For the past several decades, the scaling of features in integrated circuits has been a driving force behind an ever-growing semiconductor industry. Scaling to smaller and smaller features enables increased densities of functional units on the limited real estate of semiconductor chips. For example, shrinking transistor size allows for the incorporation of an increased number of memory or logic devices on a chip, lending to the fabrication of products with increased capacity. The drive for ever-more capacity, however, is not without issue. The necessity to optimize the performance of each device becomes increasingly significant.
In the manufacture of integrated circuit devices, multi-gate transistors, such as fin-FET and tri-gate transistors, have become more prevalent as device dimensions continue to scale down. In conventional processes, fin-FET and tri-gate transistors are generally fabricated on either bulk silicon substrates or silicon-on-insulator substrates. In some instances, bulk silicon substrates are preferred due to their lower cost and because they may enable a less complicated fin-FET and tri-gate fabrication process. In other instances, silicon-on-insulator substrates are preferred because of the improved short-channel behavior of fin-FET and tri-gate transistors.
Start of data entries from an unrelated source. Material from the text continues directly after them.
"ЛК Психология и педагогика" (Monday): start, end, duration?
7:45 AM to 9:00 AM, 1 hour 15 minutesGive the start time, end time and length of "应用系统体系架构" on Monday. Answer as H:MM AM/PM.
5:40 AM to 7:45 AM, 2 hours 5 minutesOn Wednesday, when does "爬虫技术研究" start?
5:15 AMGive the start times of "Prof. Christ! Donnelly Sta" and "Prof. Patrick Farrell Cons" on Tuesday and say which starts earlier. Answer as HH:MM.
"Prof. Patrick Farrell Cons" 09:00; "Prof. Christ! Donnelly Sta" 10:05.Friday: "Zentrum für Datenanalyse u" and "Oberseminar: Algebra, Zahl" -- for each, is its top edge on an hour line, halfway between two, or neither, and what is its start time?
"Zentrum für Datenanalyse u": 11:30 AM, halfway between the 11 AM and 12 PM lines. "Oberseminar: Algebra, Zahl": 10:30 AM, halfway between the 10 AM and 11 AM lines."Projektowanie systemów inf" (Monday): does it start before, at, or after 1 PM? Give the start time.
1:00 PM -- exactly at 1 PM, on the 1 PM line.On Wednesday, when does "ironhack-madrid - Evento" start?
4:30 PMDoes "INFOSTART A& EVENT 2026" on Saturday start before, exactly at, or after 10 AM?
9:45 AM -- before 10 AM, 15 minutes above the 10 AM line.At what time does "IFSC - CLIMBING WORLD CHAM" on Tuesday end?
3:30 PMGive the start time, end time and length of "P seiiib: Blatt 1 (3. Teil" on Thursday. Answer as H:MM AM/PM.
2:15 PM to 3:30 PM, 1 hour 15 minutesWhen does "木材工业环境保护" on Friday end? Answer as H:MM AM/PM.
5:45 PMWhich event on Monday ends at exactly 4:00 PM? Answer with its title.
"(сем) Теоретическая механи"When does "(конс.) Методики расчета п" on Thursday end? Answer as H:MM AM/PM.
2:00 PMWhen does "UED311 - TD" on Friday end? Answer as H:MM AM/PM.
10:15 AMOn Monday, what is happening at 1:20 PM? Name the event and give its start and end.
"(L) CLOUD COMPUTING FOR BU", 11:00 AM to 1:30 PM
Scaling multi-gate transistors has not been without consequence, however. As the dimensions of these fundamental building blocks of microelectronic circuitry are reduced and as the sheer number of fundamental building blocks fabricated in a given region is increased, the constraints on the external resistance (Rext) during performance of such devices have become overwhelming. Many different techniques have been attempted to improve Rext of transistors including improved contact metals, increased activation of dopant and lowered barriers between the semiconductor and contact metal. However, significant improvements are still needed in the area of Rext reduction.